### Wat je moet doen:
**a)** Neem uit de tekst over de deelsessies letterlijk het stuk over van "Wie is de student" tot en met "en doe mee!".
**b)** Vertaal deze zin uit de tekst over de deelsessies in het Engels: "Wie is de student van nu en hoe vormt dat ons onderwijs en het docentschap?"
**c)** Ga verder met de tekst over de deelsessies, te beginnen na de laatste zin die er staat.

### Fragment uit document:
┌──
Doorgaan naar inhoud
Deelsessies

 

Deelsessies waaruit u kunt kiezen

 

1) Verbetert je onderwijs door meten en weten?
 
Deze deelsessie gaat over de instrumenten die scholen gebruiken en wat er met de resultaten wordt gedaan. Leveren de metingen en resultaten een werkelijke verbetering op van het onderwijs? Daarna geven we een beschrijving van de Klimaatschaal, de SIGA (signaleringslijst voor probleemgedrag) en Sproetje en de mogelijkheden om hiermee te reflecteren op je leerkrachtgedrag, op het pedagogisch klimaat in je klas en als signalering van probleemgedrag in je klas. Dit zijn mogelijkheden om niet alleen te meten, te weten, maar om het onderwijs in je klas te verbeteren. Welke hulpmiddelen heb je als leerkracht, IB-er, ondersteuningscoördinator of als orthopedagoog op je school als je geconfronteerd wordt met een moeilijke klas? We gaan tenslotte in op de praktijkervaringen in het werken met deze instrumenten, de feedbackrapportages, handelingswijzers, leerlingbespreking en groepsplannen.
 
Door: Ad Donkers & Lieke Donkers
 

2) Student in beeld: een artistiek actie-onderzoek

Wie is de student van nu en hoe vormt dat ons onderwijs en het docentschap? Deze vragen stellen mbo’s zichzelf vanuit de zorg om studentenwelzijn en de wens ons onderwijs pedagogisch te versterken. In het artistiek actie-onderzoek van Onderwijs124 en mbo-instellingen willen we studenten zichtbaar maken (studentportretten), hun behoeften vastpakken (kenniskaarten uit literatuur) en onderwijspraktijken verbeteren (nieuwe interactievormen ontwerpen). Benieuwd naar onze eerste resultaten bij Rijn IJssel, ROC Friese Poort en andere mbo-scholen? Kom langs en doe mee!
└──
(Deel van een gegevensbestand)
┌──
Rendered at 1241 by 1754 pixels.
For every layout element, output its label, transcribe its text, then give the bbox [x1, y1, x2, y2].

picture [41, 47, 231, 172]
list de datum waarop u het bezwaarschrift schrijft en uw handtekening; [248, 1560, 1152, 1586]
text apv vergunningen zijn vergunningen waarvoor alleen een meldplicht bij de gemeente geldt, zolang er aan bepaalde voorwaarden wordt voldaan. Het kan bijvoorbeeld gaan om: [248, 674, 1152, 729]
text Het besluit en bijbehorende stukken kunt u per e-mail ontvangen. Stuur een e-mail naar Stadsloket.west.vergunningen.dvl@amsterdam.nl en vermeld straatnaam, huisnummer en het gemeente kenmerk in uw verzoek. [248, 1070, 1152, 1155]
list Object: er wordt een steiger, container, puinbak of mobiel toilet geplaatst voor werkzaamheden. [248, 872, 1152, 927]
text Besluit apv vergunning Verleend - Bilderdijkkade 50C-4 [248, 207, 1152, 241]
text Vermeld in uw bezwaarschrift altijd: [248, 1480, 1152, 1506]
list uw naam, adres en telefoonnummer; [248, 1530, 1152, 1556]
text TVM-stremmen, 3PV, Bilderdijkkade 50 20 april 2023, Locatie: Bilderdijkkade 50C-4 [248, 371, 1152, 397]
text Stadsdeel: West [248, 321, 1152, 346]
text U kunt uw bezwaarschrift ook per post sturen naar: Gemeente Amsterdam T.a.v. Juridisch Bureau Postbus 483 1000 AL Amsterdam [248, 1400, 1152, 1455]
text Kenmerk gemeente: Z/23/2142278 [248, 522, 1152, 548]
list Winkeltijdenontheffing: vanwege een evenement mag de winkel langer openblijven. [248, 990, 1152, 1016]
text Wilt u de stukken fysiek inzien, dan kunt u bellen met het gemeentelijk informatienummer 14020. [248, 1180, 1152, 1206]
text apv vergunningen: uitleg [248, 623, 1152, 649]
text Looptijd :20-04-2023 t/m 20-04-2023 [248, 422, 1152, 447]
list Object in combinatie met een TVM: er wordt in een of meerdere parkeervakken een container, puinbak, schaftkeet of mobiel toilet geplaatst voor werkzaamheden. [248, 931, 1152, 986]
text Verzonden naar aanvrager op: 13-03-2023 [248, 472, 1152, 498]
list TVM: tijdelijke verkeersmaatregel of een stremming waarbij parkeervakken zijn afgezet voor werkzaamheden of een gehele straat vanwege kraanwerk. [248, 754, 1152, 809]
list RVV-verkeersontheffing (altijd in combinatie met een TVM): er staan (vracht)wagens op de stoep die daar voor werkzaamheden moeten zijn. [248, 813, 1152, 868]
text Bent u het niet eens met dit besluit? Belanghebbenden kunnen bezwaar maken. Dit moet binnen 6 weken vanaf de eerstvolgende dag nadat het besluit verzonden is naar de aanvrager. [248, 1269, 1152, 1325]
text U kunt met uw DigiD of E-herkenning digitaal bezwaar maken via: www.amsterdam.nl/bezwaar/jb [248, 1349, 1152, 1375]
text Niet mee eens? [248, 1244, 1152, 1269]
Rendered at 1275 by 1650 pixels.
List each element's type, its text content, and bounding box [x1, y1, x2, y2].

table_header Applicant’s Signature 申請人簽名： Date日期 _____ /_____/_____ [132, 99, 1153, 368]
└──
### Antwoorden per opdracht:
**a)**
Wie is de student van nu en hoe vormt dat ons onderwijs en het docentschap? Deze vragen stellen mbo’s zichzelf vanuit de zorg om studentenwelzijn en de wens ons onderwijs pedagogisch te versterken. In het artistiek actie-onderzoek van Onderwijs124 en mbo-instellingen willen we studenten zichtbaar maken (studentportretten), hun behoeften vastpakken (kenniskaarten uit literatuur) en onderwijspraktijken verbeteren (nieuwe interactievormen ontwerpen). Benieuwd naar onze eerste resultaten bij Rijn IJssel, ROC Friese Poort en andere mbo-scholen? Kom langs en doe mee!

**b)** Who is today's student, and how does that shape our education and the teaching profession?

**c)**
Door: Pieter Baay

3) Het meten van vaardigheden: onbegonnen werk?

De laatste jaren is er in het onderwijs steeds meer aandacht voor het aanbrengen van algemene vaardigheden. Er is flink wat variatie in de wijze waarop wetenschappers dit begrip hanteren. Denk aan benamingen als ‘21ste-eeuwse vaardigheden’, ‘skills’, ‘competenties’ en specifieke uitwerkingen daarvan als burgerschapscompetenties, digitale geletterdheid, probleemoplossend handelen, creativiteit, etcetera. Ondanks het gebrek aan eenduidigheid is er wel veel overeenstemming over het belang van het verwerven van algemene vaardigheden. Scholen zouden er meer aandacht aan moeten besteden. Maar is het wel mogelijk om de ontwikkeling van dergelijke vaardigheden bij leerlingen en studenten in kaart te brengen? Zo nee, waarom niet? En zo ja, hoe dan? Deze deelsessie geeft een onderbouwd antwoord op deze vragen aan de hand van een aantal aansprekende voorbeelden.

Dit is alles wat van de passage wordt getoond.